======== Input data
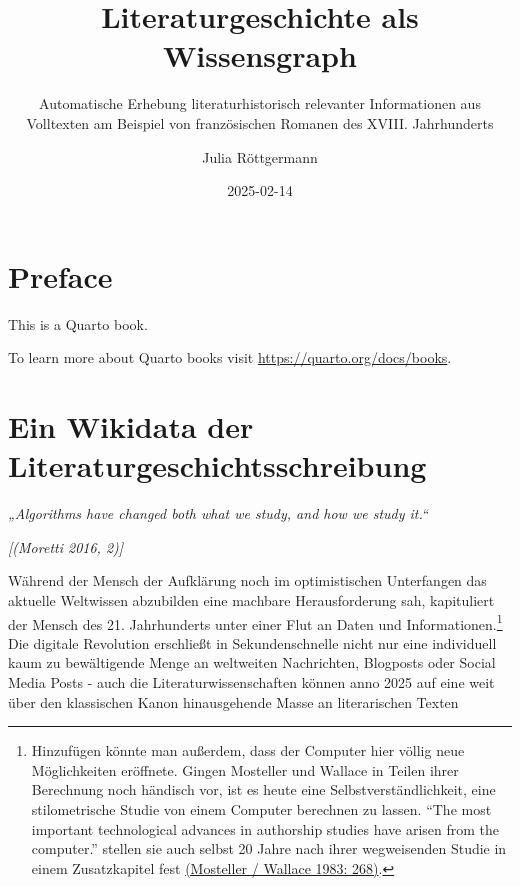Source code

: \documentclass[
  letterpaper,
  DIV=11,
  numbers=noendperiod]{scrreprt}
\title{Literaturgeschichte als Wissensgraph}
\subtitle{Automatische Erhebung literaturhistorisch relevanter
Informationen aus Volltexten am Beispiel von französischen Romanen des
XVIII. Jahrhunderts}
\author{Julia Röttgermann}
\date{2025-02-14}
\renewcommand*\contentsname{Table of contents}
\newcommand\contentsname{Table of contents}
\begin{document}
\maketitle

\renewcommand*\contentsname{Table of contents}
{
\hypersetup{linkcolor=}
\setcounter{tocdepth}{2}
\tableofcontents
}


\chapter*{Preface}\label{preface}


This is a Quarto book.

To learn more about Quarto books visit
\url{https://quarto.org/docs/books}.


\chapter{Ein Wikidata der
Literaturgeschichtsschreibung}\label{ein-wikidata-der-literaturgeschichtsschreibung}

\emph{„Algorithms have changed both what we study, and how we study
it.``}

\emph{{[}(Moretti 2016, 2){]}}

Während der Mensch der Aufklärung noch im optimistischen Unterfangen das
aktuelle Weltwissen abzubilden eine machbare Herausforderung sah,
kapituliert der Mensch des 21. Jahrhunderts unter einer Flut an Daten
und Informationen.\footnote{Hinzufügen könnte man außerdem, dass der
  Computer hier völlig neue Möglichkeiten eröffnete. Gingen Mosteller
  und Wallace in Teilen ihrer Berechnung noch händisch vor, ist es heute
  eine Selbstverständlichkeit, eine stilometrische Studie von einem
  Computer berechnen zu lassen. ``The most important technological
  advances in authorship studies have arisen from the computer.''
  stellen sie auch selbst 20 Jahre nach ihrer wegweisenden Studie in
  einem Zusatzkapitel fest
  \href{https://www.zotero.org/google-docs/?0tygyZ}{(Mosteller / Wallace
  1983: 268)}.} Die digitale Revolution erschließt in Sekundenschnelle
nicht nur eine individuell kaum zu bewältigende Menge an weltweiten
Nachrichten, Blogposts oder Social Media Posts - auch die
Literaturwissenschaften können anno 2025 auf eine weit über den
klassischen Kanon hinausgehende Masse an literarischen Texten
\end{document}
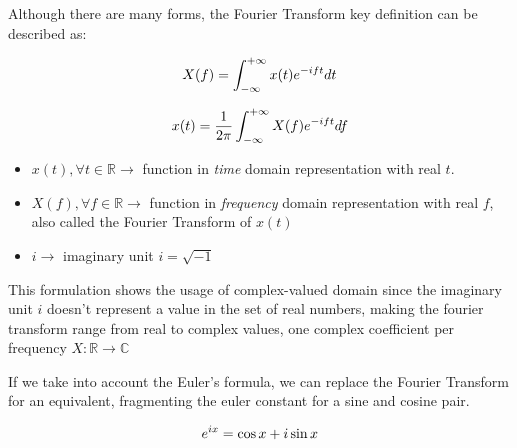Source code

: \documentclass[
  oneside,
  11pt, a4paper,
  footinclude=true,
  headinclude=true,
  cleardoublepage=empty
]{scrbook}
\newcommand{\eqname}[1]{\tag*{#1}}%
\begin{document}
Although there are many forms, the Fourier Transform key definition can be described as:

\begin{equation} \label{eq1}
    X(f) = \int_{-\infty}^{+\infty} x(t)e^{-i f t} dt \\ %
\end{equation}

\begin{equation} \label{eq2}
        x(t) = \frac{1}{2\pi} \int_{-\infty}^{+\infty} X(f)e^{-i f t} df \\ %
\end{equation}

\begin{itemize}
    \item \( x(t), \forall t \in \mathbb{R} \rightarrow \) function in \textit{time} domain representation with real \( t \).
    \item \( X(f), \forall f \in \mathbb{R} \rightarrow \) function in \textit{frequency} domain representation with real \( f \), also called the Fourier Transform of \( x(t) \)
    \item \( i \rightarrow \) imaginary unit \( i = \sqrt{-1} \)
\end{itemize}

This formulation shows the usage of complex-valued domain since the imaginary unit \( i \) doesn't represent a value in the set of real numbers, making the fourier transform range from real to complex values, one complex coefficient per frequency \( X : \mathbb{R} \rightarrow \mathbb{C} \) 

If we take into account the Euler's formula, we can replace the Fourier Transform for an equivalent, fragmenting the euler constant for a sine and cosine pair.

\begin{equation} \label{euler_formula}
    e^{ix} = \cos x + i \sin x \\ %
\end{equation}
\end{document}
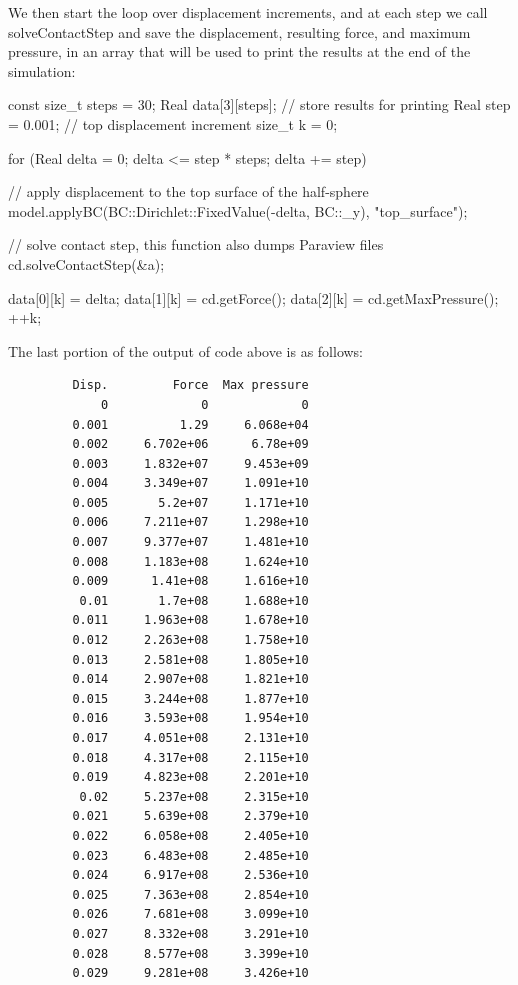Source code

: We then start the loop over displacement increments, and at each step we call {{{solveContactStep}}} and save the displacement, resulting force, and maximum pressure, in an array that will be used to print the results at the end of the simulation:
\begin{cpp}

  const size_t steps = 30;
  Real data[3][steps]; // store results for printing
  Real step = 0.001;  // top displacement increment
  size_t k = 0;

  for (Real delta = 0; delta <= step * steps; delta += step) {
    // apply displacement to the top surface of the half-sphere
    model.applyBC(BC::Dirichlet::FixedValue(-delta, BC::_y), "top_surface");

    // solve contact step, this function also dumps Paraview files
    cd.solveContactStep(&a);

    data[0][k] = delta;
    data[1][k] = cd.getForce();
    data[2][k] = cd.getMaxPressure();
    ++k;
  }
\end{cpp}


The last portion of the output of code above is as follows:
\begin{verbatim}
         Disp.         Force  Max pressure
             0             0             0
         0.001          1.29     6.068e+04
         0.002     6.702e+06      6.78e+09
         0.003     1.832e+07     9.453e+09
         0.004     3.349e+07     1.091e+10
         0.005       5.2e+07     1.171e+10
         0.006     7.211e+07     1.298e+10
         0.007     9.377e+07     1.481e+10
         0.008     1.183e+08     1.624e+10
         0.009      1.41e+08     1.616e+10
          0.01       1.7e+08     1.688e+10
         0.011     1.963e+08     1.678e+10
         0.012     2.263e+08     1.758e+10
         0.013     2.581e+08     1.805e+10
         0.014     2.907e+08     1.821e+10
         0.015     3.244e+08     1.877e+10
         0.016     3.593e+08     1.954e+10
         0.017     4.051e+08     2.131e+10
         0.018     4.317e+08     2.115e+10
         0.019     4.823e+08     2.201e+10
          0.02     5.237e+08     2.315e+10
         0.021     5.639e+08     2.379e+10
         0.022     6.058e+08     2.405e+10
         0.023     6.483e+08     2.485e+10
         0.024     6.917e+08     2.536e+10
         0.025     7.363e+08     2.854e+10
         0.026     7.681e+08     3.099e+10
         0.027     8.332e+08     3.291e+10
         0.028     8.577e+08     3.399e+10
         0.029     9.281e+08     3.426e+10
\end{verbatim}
================
** Activity **
The answer must be the full set of records, repeated exactly, with no pictures.

** Written solution **
Source code

: \documentclass[
  letterpaper,
  DIV=11,
  numbers=noendperiod]{scrreprt}
\title{Literaturgeschichte als Wissensgraph}
\subtitle{Automatische Erhebung literaturhistorisch relevanter
Informationen aus Volltexten am Beispiel von französischen Romanen des
XVIII. Jahrhunderts}
\author{Julia Röttgermann}
\date{2025-02-14}
\renewcommand*\contentsname{Table of contents}
\newcommand\contentsname{Table of contents}
\begin{document}
\maketitle

\renewcommand*\contentsname{Table of contents}
{
\hypersetup{linkcolor=}
\setcounter{tocdepth}{2}
\tableofcontents
}


\chapter*{Preface}\label{preface}


This is a Quarto book.

To learn more about Quarto books visit
\url{https://quarto.org/docs/books}.


\chapter{Ein Wikidata der
Literaturgeschichtsschreibung}\label{ein-wikidata-der-literaturgeschichtsschreibung}

\emph{„Algorithms have changed both what we study, and how we study
it.``}

\emph{{[}(Moretti 2016, 2){]}}

Während der Mensch der Aufklärung noch im optimistischen Unterfangen das
aktuelle Weltwissen abzubilden eine machbare Herausforderung sah,
kapituliert der Mensch des 21. Jahrhunderts unter einer Flut an Daten
und Informationen.\footnote{Hinzufügen könnte man außerdem, dass der
  Computer hier völlig neue Möglichkeiten eröffnete. Gingen Mosteller
  und Wallace in Teilen ihrer Berechnung noch händisch vor, ist es heute
  eine Selbstverständlichkeit, eine stilometrische Studie von einem
  Computer berechnen zu lassen. ``The most important technological
  advances in authorship studies have arisen from the computer.''
  stellen sie auch selbst 20 Jahre nach ihrer wegweisenden Studie in
  einem Zusatzkapitel fest
  \href{https://www.zotero.org/google-docs/?0tygyZ}{(Mosteller / Wallace
  1983: 268)}.} Die digitale Revolution erschließt in Sekundenschnelle
nicht nur eine individuell kaum zu bewältigende Menge an weltweiten
Nachrichten, Blogposts oder Social Media Posts - auch die
Literaturwissenschaften können anno 2025 auf eine weit über den
klassischen Kanon hinausgehende Masse an literarischen Texten
\end{document}
Source code

: \documentclass[
  oneside,
  11pt, a4paper,
  footinclude=true,
  headinclude=true,
  cleardoublepage=empty
]{scrbook}
\newcommand{\eqname}[1]{\tag*{#1}}%
\begin{document}
Although there are many forms, the Fourier Transform key definition can be described as:

\begin{equation} \label{eq1}
    X(f) = \int_{-\infty}^{+\infty} x(t)e^{-i f t} dt \\ %
\end{equation}

\begin{equation} \label{eq2}
        x(t) = \frac{1}{2\pi} \int_{-\infty}^{+\infty} X(f)e^{-i f t} df \\ %
\end{equation}

\begin{itemize}
    \item \( x(t), \forall t \in \mathbb{R} \rightarrow \) function in \textit{time} domain representation with real \( t \).
    \item \( X(f), \forall f \in \mathbb{R} \rightarrow \) function in \textit{frequency} domain representation with real \( f \), also called the Fourier Transform of \( x(t) \)
    \item \( i \rightarrow \) imaginary unit \( i = \sqrt{-1} \)
\end{itemize}

This formulation shows the usage of complex-valued domain since the imaginary unit \( i \) doesn't represent a value in the set of real numbers, making the fourier transform range from real to complex values, one complex coefficient per frequency \( X : \mathbb{R} \rightarrow \mathbb{C} \) 

If we take into account the Euler's formula, we can replace the Fourier Transform for an equivalent, fragmenting the euler constant for a sine and cosine pair.

\begin{equation} \label{euler_formula}
    e^{ix} = \cos x + i \sin x \\ %
\end{equation}
\end{document}
Source code

: We then start the loop over displacement increments, and at each step we call {{{solveContactStep}}} and save the displacement, resulting force, and maximum pressure, in an array that will be used to print the results at the end of the simulation:
\begin{cpp}

  const size_t steps = 30;
  Real data[3][steps]; // store results for printing
  Real step = 0.001;  // top displacement increment
  size_t k = 0;

  for (Real delta = 0; delta <= step * steps; delta += step) {
    // apply displacement to the top surface of the half-sphere
    model.applyBC(BC::Dirichlet::FixedValue(-delta, BC::_y), "top_surface");

    // solve contact step, this function also dumps Paraview files
    cd.solveContactStep(&a);

    data[0][k] = delta;
    data[1][k] = cd.getForce();
    data[2][k] = cd.getMaxPressure();
    ++k;
  }
\end{cpp}


The last portion of the output of code above is as follows:
\begin{verbatim}
         Disp.         Force  Max pressure
             0             0             0
         0.001          1.29     6.068e+04
         0.002     6.702e+06      6.78e+09
         0.003     1.832e+07     9.453e+09
         0.004     3.349e+07     1.091e+10
         0.005       5.2e+07     1.171e+10
         0.006     7.211e+07     1.298e+10
         0.007     9.377e+07     1.481e+10
         0.008     1.183e+08     1.624e+10
         0.009      1.41e+08     1.616e+10
          0.01       1.7e+08     1.688e+10
         0.011     1.963e+08     1.678e+10
         0.012     2.263e+08     1.758e+10
         0.013     2.581e+08     1.805e+10
         0.014     2.907e+08     1.821e+10
         0.015     3.244e+08     1.877e+10
         0.016     3.593e+08     1.954e+10
         0.017     4.051e+08     2.131e+10
         0.018     4.317e+08     2.115e+10
         0.019     4.823e+08     2.201e+10
          0.02     5.237e+08     2.315e+10
         0.021     5.639e+08     2.379e+10
         0.022     6.058e+08     2.405e+10
         0.023     6.483e+08     2.485e+10
         0.024     6.917e+08     2.536e+10
         0.025     7.363e+08     2.854e+10
         0.026     7.681e+08     3.099e+10
         0.027     8.332e+08     3.291e+10
         0.028     8.577e+08     3.399e+10
         0.029     9.281e+08     3.426e+10
\end{verbatim}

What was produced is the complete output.